Saved entries:
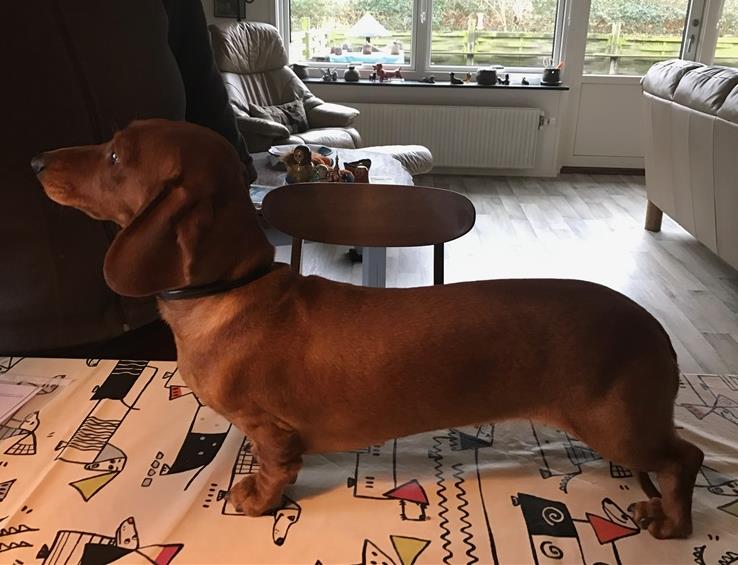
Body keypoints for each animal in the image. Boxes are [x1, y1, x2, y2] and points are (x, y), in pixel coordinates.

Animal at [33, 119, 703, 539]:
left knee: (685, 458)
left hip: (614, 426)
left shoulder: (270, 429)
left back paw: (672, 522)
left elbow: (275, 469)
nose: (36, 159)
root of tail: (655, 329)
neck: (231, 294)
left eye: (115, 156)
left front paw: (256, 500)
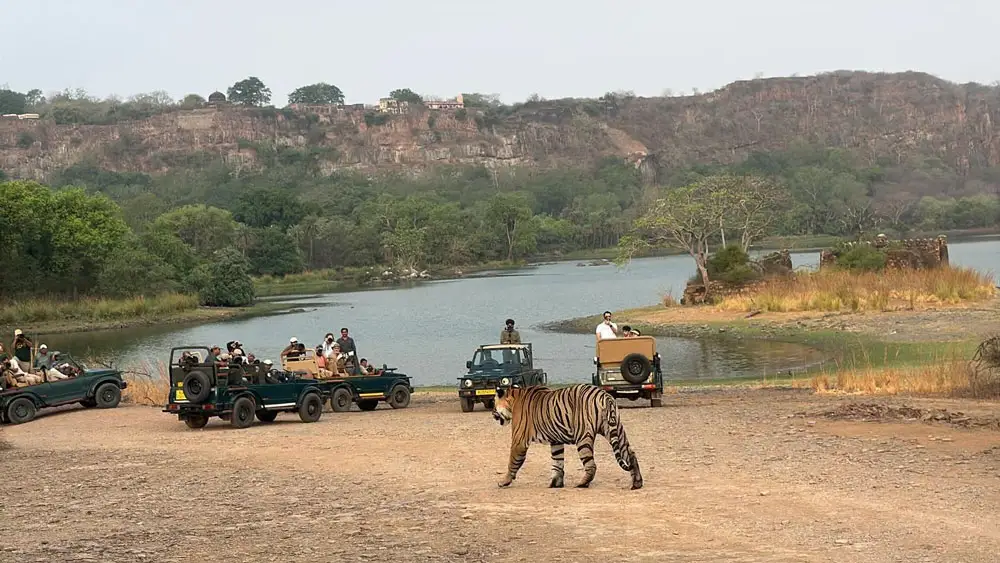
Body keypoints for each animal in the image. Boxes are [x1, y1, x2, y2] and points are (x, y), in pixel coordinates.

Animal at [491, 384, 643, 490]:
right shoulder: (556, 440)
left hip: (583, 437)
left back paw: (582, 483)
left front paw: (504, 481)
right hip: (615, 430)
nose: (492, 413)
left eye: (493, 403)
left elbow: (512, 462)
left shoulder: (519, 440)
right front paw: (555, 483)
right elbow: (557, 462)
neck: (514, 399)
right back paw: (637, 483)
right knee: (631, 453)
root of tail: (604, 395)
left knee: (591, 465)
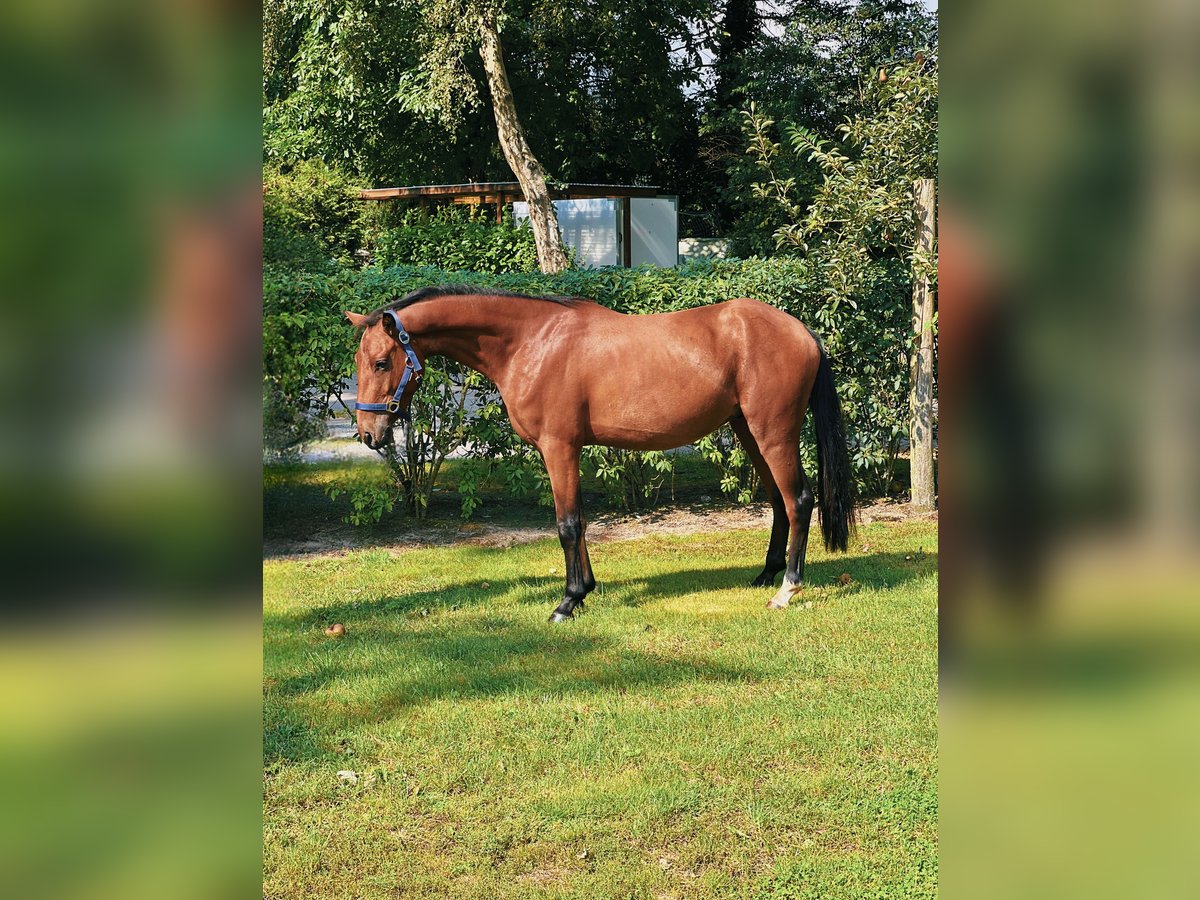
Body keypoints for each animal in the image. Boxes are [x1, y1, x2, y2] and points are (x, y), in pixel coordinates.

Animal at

* * *

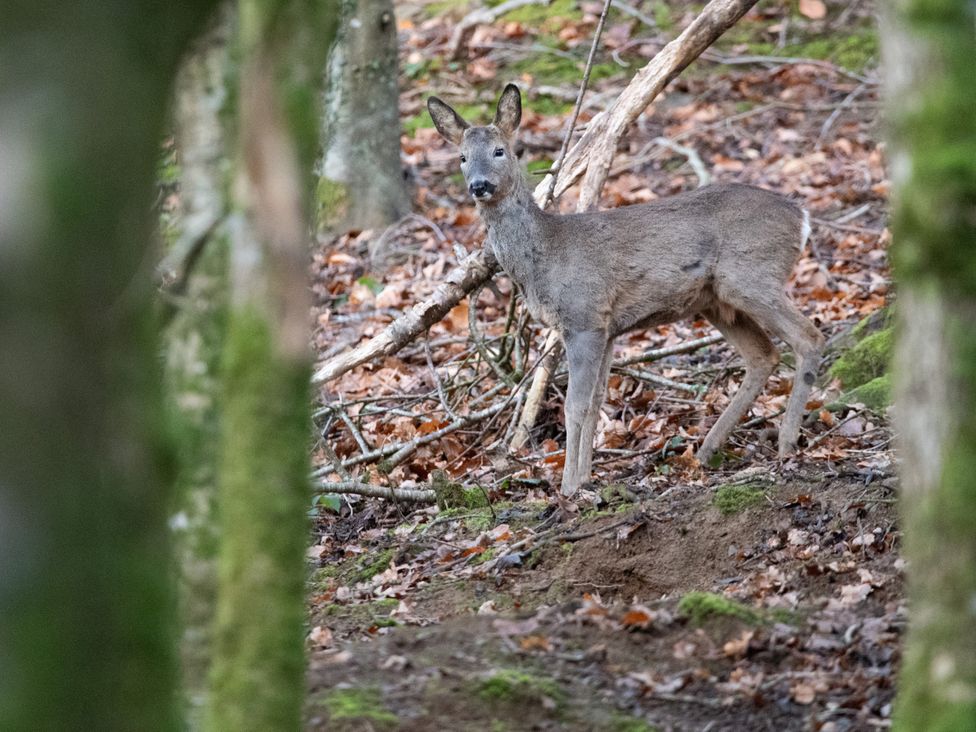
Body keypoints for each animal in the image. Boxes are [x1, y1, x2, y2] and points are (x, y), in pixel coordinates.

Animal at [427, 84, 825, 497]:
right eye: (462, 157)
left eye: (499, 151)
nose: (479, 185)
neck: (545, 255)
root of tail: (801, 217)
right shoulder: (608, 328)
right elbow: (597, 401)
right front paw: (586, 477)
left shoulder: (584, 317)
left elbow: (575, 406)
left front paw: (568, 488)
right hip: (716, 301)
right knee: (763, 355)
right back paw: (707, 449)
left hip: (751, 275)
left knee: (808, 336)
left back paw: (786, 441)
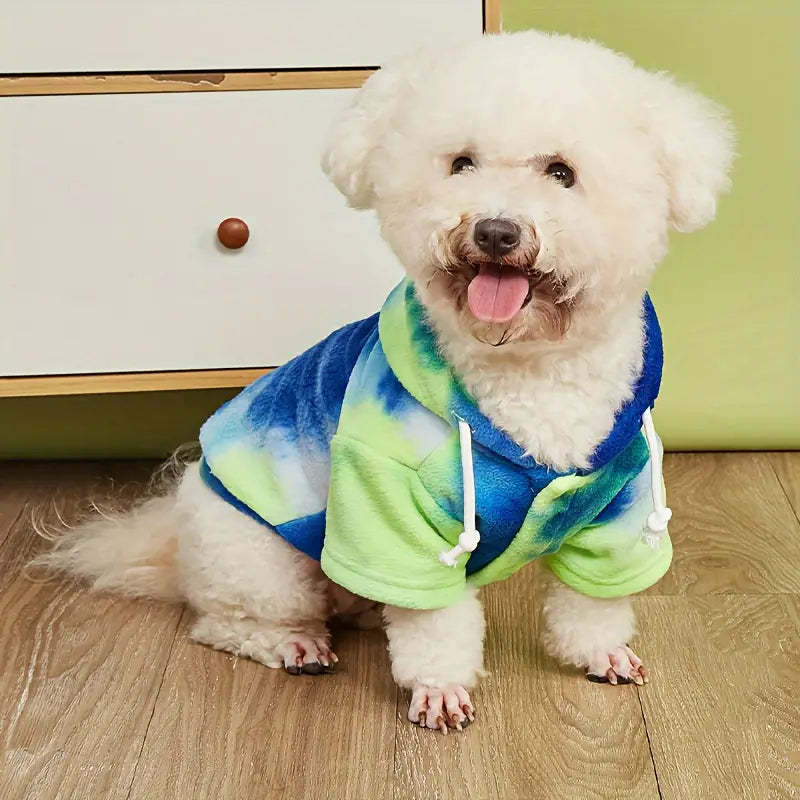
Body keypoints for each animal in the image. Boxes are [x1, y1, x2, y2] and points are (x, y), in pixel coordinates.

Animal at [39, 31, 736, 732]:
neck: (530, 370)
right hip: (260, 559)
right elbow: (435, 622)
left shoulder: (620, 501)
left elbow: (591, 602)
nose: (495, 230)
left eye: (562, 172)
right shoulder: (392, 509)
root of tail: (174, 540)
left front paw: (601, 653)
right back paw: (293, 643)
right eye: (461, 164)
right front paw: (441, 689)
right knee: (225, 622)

» **PROBLEM STATEMENT**
Repeat exactly the lines above, beginning at the one containing "neck: (545, 255)" and ending at the one containing "nose: (495, 230)". Do not carry over any pictures.

» **SOLUTION TO THE PROBLEM**
neck: (545, 255)
root of tail: (801, 217)
right shoulder: (608, 328)
right elbow: (597, 401)
right front paw: (586, 477)
left shoulder: (584, 317)
left elbow: (575, 406)
left front paw: (568, 488)
right hip: (716, 301)
right knee: (763, 355)
right back paw: (707, 449)
left hip: (751, 275)
left knee: (808, 336)
left back paw: (786, 441)
Body keypoints for each animal in the image. Boxes are [x1, y1, x2, y2] and points are (x, y), in pixel coordinates.

Animal at [39, 31, 736, 732]:
neck: (530, 370)
right hip: (260, 559)
right elbow: (435, 622)
left shoulder: (620, 501)
left elbow: (591, 602)
nose: (495, 230)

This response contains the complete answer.